Mailbag: Decades-old model flying club faces existential threat
Thank you for the article about the model glider flying at Fairview Park (Daily Pilot, March 25) and the problems faced by the pilots to continue. You did a good job of covering the subject. I will add a little more background here.
I was one of the founders of the Harbor Soaring Society (formerly Harbor Slope Soaring Society) and might possibly be the only founder left.
A group of us were slope soaring our then very primitive radio controlled gliders on the bluffs of east Back Bay when the Irvine Co. (land owner) told us we were trespassing and in order to get a permit from the company to continue to use the property, we would need to form a club and buy third-party liability insurance (naming the Irvine Co.) for anyone to fly there. That was the original reason for a club to be formed. This was 1962 as I recall.
We usually soared the slope lift of the east side Back Bay cliffs but we would sometimes go over to the Fairview cliff for a “change of pace.” I first flew my model gliders at the Fairview site (it wasn’t a park then) in 1963. It was a completely bare area with no vegetation and was continuous all the way back to Fairview hospital; Placentia Ave. was not there then. The reason it was completely bare of any plantlife was because the state had scraped soil from the entire surface to use in the building of the 405 Freeway. Therefore, all plant life and vernal pools are recent additions after the land was no longer being used by the state.
When the East Bluff area was developed into condos and apartments, we lost the place we were flying and moved to Fairview as our flying base of operations. So, sadly, if we are banned from flying there, it will be the second time we have lost our flying site, and there isn’t a third choice in this area now. I will have witnessed the birth and death of the world’s longest continuously operating radio controlled glider club in my 88 years on the planet.
Frank Colver
Newport Beach
H.B. housing needs aren’t avoidable
What makes Huntington Beach Mayor Tony Strickland think that by abiding the state’s mandate to provide an adequate amount of affordable housing (13,368 new units by 2029) will result in the urbanization of Surf City? And from where does the “95% built out” statistic that Strickland cites come?
The option to providing affordable housing to people appears to be a city full of people without housing pushing shopping carts filled with their belongings or panhandling on street corners.

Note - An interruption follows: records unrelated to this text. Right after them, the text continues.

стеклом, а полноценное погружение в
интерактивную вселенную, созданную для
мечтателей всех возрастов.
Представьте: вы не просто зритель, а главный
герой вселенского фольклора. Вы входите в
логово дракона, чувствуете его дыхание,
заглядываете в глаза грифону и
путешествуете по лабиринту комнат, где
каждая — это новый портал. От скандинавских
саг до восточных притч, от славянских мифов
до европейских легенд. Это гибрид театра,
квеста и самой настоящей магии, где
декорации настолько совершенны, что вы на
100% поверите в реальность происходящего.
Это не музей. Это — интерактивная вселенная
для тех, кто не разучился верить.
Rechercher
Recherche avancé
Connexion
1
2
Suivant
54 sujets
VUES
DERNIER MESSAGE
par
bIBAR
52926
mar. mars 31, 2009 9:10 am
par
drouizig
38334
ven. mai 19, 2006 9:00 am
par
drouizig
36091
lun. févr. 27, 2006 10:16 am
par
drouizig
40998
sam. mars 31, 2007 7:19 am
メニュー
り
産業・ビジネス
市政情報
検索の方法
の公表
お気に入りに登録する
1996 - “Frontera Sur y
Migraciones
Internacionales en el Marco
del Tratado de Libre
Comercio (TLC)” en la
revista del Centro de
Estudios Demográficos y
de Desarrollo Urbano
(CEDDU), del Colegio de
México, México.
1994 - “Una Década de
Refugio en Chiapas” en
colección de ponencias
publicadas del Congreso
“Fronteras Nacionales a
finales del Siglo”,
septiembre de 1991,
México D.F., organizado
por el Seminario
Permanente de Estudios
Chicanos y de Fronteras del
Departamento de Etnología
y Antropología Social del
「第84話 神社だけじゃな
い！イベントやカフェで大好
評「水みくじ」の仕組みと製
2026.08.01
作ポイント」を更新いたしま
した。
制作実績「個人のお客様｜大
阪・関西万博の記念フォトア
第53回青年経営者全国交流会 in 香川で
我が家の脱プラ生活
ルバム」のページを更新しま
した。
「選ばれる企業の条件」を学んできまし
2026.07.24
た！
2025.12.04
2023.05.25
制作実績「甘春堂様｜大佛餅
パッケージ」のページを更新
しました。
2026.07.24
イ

Let’s build the affordable housing required by state law. Without such livable accommodations what we are witnessing is the third-worldization of our seaside community.
Ben Miles
Huntington Beach
Once again, Patrice Apodaca chimes in with a column critical of Huntington Beach civic affairs and this time it all rings true. While her city of residence (Newport Beach) is not immune to right-wing shenanigans, she exposes our brand here as more uncouth and obstreperous. Apodaca refers to “ignoble moves” by the new City Council majority who do indeed suffer from “lockjaw of the mind” syndrome. She mentions the penalties and punishment the state can mete out, which could cripple our progress and place us in an adversarial and unsustainable position regarding our future housing needs. The pugilistic grandstanding of the council majority and their not so “Rocky-like” hero, City Atty. Michael Gates, is doing nothing to solve our affordable housing dilemma caused by past conservative council majorities in the first place. I sense either a KO or a TKO looming. The citizenry is being victimized by both the state and its own local government. Apodaca states that change is inevitable once the intolerant “narrow vision” of the current council majority is exposed for its dearth of true leadership and inability to tackle our problems and needs. I respond “Is that before or after it runs our city into the ground?”